Oil Prices, Producers Diverge: When oil prices falter, the stocks of companies that produce the commodity often slide as well. But that wasn’t the case on Thursday, and it seems like the divergence between producers and their underlying commodity might be a symptom of investors not being able to fully back either the stay-at-home or reopening trades. Yesterday, oil prices sank while investors fretted that new coronavirus cases would result in restrictions that would reduce demand for the commodity. But surprisingly the S&P 500 Index’s Energy sector rose 1.53%, making it the best performing among the index’s 11 sectors. That could be because investors, while remaining nervous about demand for oil, were also optimistic about the prospects of a congressional stimulus deal and a vaccine helping the economy get back to normal.

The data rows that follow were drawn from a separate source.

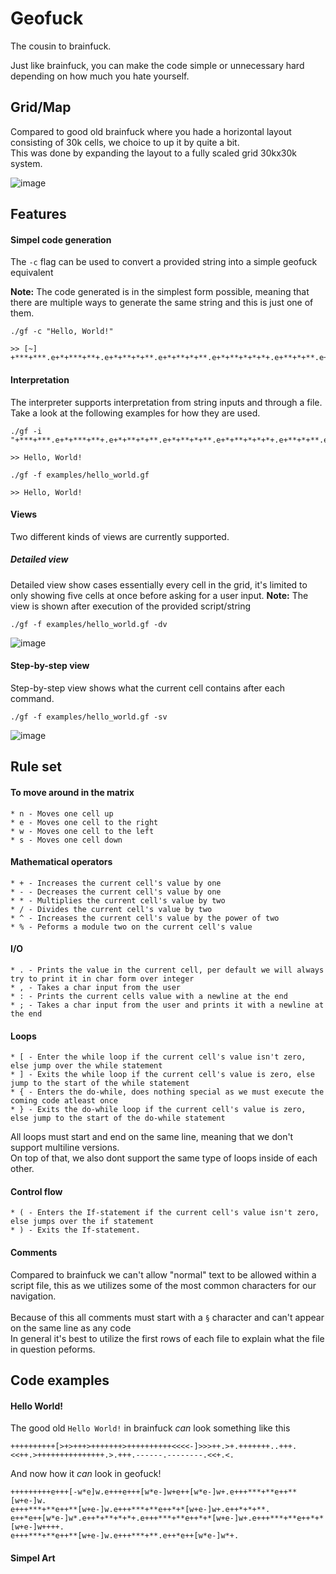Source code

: # Geofuck
The cousin to brainfuck.

Just like brainfuck, you can make the code simple or unnecessary hard depending on how much you hate yourself.

## Grid/Map
Compared to good old brainfuck where you hade a horizontal layout consisting of 30k cells, we choice to up it by quite a bit.<br/>
This was done by expanding the layout to a fully scaled grid 30kx30k system.

![image](https://user-images.githubusercontent.com/14398606/206286738-512f678f-bcdf-471d-b074-64bd129cdf99.png)

## Features

#### Simpel code generation
The `-c` flag can be used to convert a provided string into a simple geofuck equivalent

<b>Note:</b> The code generated is in the simplest form possible, meaning that there are multiple ways to generate the same string and this is just one of them.
```
./gf -c "Hello, World!"

>> [~] +***+***.e+*+***+**+.e+*+**+*+**.e+*+**+*+**.e+*+**+*+*+*+.e+**+*+**.e+*****.e+**+**+*+*+.e+*+**+*+*+*+.e+*+*+***+*.e+*+**+*+**.e+*+***+**.e+*****+.
```

#### Interpretation
The interpreter supports interpretation from string inputs and through a file.
Take a look at the following examples for how they are used.
```
./gf -i "+***+***.e+*+***+**+.e+*+**+*+**.e+*+**+*+**.e+*+**+*+*+*+.e+**+*+**.e+*****.e+**+**+*+*+.e+*+**+*+*+*+.e+*+*+***+*.e+*+**+*+**.e+*+***+**.e+*****+.

>> Hello, World!
```

```
./gf -f examples/hello_world.gf

>> Hello, World!
```
#### Views
Two different kinds of views are currently supported.

##### Detailed view
Detailed view show cases essentially every cell in the grid, it's limited to only showing five cells at once before asking for a user input.
<b>Note:</b> The view is shown after execution of the provided script/string
```
./gf -f examples/hello_world.gf -dv
```

![image](https://user-images.githubusercontent.com/14398606/206399488-634d88b0-83e7-46e0-b993-af7ac965a7f4.png)

#### Step-by-step view
Step-by-step view shows what the current cell contains after each command.

```
./gf -f examples/hello_world.gf -sv
```

![image](https://user-images.githubusercontent.com/14398606/206398733-aef5fcad-bc6c-4b76-b88d-519d3a47803e.png)

## Rule set

#### To move around in the matrix
```
* n - Moves one cell up
* e - Moves one cell to the right
* w - Moves one cell to the left
* s - Moves one cell down
```

#### Mathematical operators
```
* + - Increases the current cell's value by one
* - - Decreases the current cell's value by one
* * - Multiplies the current cell's value by two
* / - Divides the current cell's value by two
* ^ - Increases the current cell's value by the power of two
* % - Peforms a module two on the current cell's value
```

#### I/O
```
* . - Prints the value in the current cell, per default we will always try to print it in char form over integer
* , - Takes a char input from the user
* : - Prints the current cells value with a newline at the end
* ; - Takes a char input from the user and prints it with a newline at the end
```


#### Loops
```
* [ - Enter the while loop if the current cell's value isn't zero, else jump over the while statement
* ] - Exits the while loop if the current cell's value is zero, else jump to the start of the while statement
* { - Enters the do-while, does nothing special as we must execute the coming code atleast once
* } - Exits the do-while loop if the current cell's value is zero, else jump to the start of the do-while statement
``` 
All loops must start and end on the same line, meaning that we don't support multiline versions.<br/>
On top of that, we also dont support the same type of loops inside of each other.

#### Control flow
```
* ( - Enters the If-statement if the current cell's value isn't zero, else jumps over the if statement
* ) - Exits the If-statement.
```

#### Comments
Compared to brainfuck we can't allow "normal" text to be allowed within a script file, this as we utilizes some of the
most common characters for our navigation. <br/><br/>
Because of this all comments must start with a `§` character and can't appear on the same line as any code <br/>
In general it's best to utilize the first rows of each file to explain what the file in question peforms.<br/>

## Code examples

#### Hello World!
The good old `Hello World!` in brainfuck *can* look something like this
```
++++++++++[>+>+++>+++++++>++++++++++<<<<-]>>>++.>+.+++++++..+++.<<++.>+++++++++++++++.>.+++.------.--------.<<+.<.
```

And now how it *can* look in geofuck!
```
+++++++++e+++[-w*e]w.e+++e+++[w*e-]w+e++[w*e-]w+.e+++***+**e++**[w+e-]w.
e+++***+**e++**[w+e-]w.e+++***+**e++*+*[w+e-]w+.e++*+*+**.
e++*e++[w*e-]w*.e++*+**+*+*+.e+++***+**e++*+*[w+e-]w+.e+++***+**e++*+*[w+e-]w++++.
e+++***+**e++**[w+e-]w.e+++***+**.e++*e++[w*e-]w*+.
```

#### Simpel Art
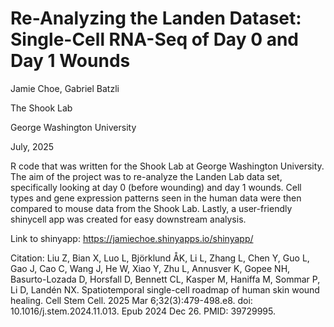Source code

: # Re-Analyzing the Landen Dataset: Single-Cell RNA-Seq of Day 0 and Day 1 Wounds
Jamie Choe, Gabriel Batzli

The Shook Lab

George Washington University

July, 2025

R code that was written for the Shook Lab at George Washington University. The aim of the project was to re-analyze the Landen Lab data set, specifically looking at day 0 (before wounding) and day 1 wounds. Cell types and gene expression patterns seen in the human data were then compared to mouse data from the Shook Lab. Lastly, a user-friendly shinycell app was created for easy downstream analysis. 

Link to shinyapp: https://jamiechoe.shinyapps.io/shinyapp/


Citation: Liu Z, Bian X, Luo L, Björklund ÅK, Li L, Zhang L, Chen Y, Guo L, Gao J, Cao C, Wang J, He W, Xiao Y, Zhu L, Annusver K, Gopee NH, Basurto-Lozada D, Horsfall D, Bennett CL, Kasper M, Haniffa M, Sommar P, Li D, Landén NX. Spatiotemporal single-cell roadmap of human skin wound healing. Cell Stem Cell. 2025 Mar 6;32(3):479-498.e8. doi: 10.1016/j.stem.2024.11.013. Epub 2024 Dec 26. PMID: 39729995.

A Look Ahead: In addition to new home sales numbers, next week’s economic calendar includes data on consumer confidence, durable goods, and personal consumption expenditures. The government is also scheduled to release its second estimate for third quarter GDP. Meanwhile, although much of earnings season is behind us, investors might want to keep their eyes peeled when Deere (DE) reports earnings on Wednesday. The company, best known for making farm machinery, also manufacturers construction equipment. DE is often seen as a good barometer of the farm economy and also of international trade and the dollar.